» Passage provided

--

Exercise - In the Transform section above, we created a filtered dataset containing only European cars. This dataset was called euro-cars. We could do the same for American and Japanese cars, calling them us-cars and japanese-cars. To actually use one of these more specific datasets for the marks, we had to change "from": {"data":"cars"} to "from": {"data":"euro-cars"} in the code. Although this is good for when you’re developing your visualisation, it’d be much better if we didn’t have to dive into the code just to select the dataset. Create a dropdown box that let’s you choose which of the three regions of origin to choose, using the fillOpacity trick we used above.

Exercise - Now try to do the same thing where, instead of using this opacity trick, you actually define a filtered dataset that contains only the data for the region that you select using the dropdown box.

Composing plots

Remember in vega-lite that we could create composed plots by using concat, hconcat or vconcat. Vega is more powerful to create layouts involving different plots. However, it is much more difficult/verbose to do so…

In the vega-lite tutorial, we created a double scatterplot for the cars data, that looked like this:

If we want to recreate this using vega, here is the minimal specification:

{
  "$schema": "https://vega.github.io/schema/vega/v5.json",
  "padding": 5,
  "data": [
    {
      "name": "cars",
      "url": "https://raw.githubusercontent.com/vega/vega/master/docs/data/cars.json",
      "format": {"type": "json"}
    }
  ],
  "scales": [
    {
      "name": "acceleration_xscale",
      "type": "linear",
      "domain": {"data": "cars", "field": "Acceleration"},
      "range": [0, 200],
      "nice": true,
      "zero": true
    },
    {
      "name": "mpg_yscale",
      "type": "linear",
      "domain": {"data": "cars", "field": "Miles_per_Gallon"},
      "range": [200, 0],
      "nice": true,
      "zero": true
    },
    {
      "name": "horsepower_xscale",
      "type": "linear",
      "domain": {"data": "cars", "field": "Horsepower"},
      "range": [0, 200],
      "nice": true,
      "zero": true
    }
  ],
  "layout": {"padding": 20},
  "marks": [
    {
      "type": "group",
      "encode": {
        "update": {
          "width": {"value": 200},
          "height": {"value": 200}
        }
      },
      "marks": [
        {
          "type": "symbol",
          "style": "circle",
          "from": {"data": "cars"},
          "encode": {
            "update": {
              "x": {"scale": "acceleration_xscale", "field": "Acceleration"},
              "y": {"scale": "mpg_yscale", "field": "Miles_per_Gallon"},
              "fill": {"value": "steelblue"},
              "fillOpacity": {"value": 0.5}
            }
          }
        }
      ],
      "axes": [
        {
          "scale": "mpg_yscale",
          "orient": "left",
          "gridScale": "mpg_yscale",
          "grid": true,
          "tickCount": 5,
          "title": "Miles_per_Gallon"

--

» Provided material
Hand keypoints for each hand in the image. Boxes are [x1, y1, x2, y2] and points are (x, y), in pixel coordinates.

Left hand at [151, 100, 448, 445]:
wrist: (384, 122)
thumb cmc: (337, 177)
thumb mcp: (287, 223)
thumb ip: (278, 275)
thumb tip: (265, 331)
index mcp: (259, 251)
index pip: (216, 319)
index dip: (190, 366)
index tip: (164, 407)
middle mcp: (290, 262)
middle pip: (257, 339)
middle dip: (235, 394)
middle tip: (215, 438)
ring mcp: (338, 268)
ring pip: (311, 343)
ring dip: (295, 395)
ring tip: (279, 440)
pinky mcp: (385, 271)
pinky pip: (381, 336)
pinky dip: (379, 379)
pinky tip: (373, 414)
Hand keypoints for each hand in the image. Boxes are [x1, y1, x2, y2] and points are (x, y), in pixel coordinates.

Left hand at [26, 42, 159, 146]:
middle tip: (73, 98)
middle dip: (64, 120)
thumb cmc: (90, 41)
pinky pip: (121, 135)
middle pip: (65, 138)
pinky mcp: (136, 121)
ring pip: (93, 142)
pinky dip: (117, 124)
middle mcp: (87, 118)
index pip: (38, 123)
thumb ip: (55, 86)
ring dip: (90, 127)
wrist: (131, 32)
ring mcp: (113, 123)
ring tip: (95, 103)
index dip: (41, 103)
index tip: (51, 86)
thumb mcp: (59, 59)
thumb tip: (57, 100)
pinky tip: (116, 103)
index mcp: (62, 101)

--

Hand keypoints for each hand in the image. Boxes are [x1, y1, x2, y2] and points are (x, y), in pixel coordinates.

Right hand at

--

» Exercise objective
Reproduce word for word the part of the Vega tutorial excerpt that opens with the words containing "Exercise - In" and closes with "we used above.". Work from the Vega tutorial excerpt alone.

» Answer box
Exercise - In the Transform section above, we created a filtered dataset containing only European cars. This dataset was called euro-cars. We could do the same for American and Japanese cars, calling them us-cars and japanese-cars. To actually use one of these more specific datasets for the marks, we had to change "from": {"data":"cars"} to "from": {"data":"euro-cars"} in the code. Although this is good for when you’re developing your visualisation, it’d be much better if we didn’t have to dive into the code just to select the dataset. Create a dropdown box that let’s you choose which of the three regions of origin to choose, using the fillOpacity trick we used above.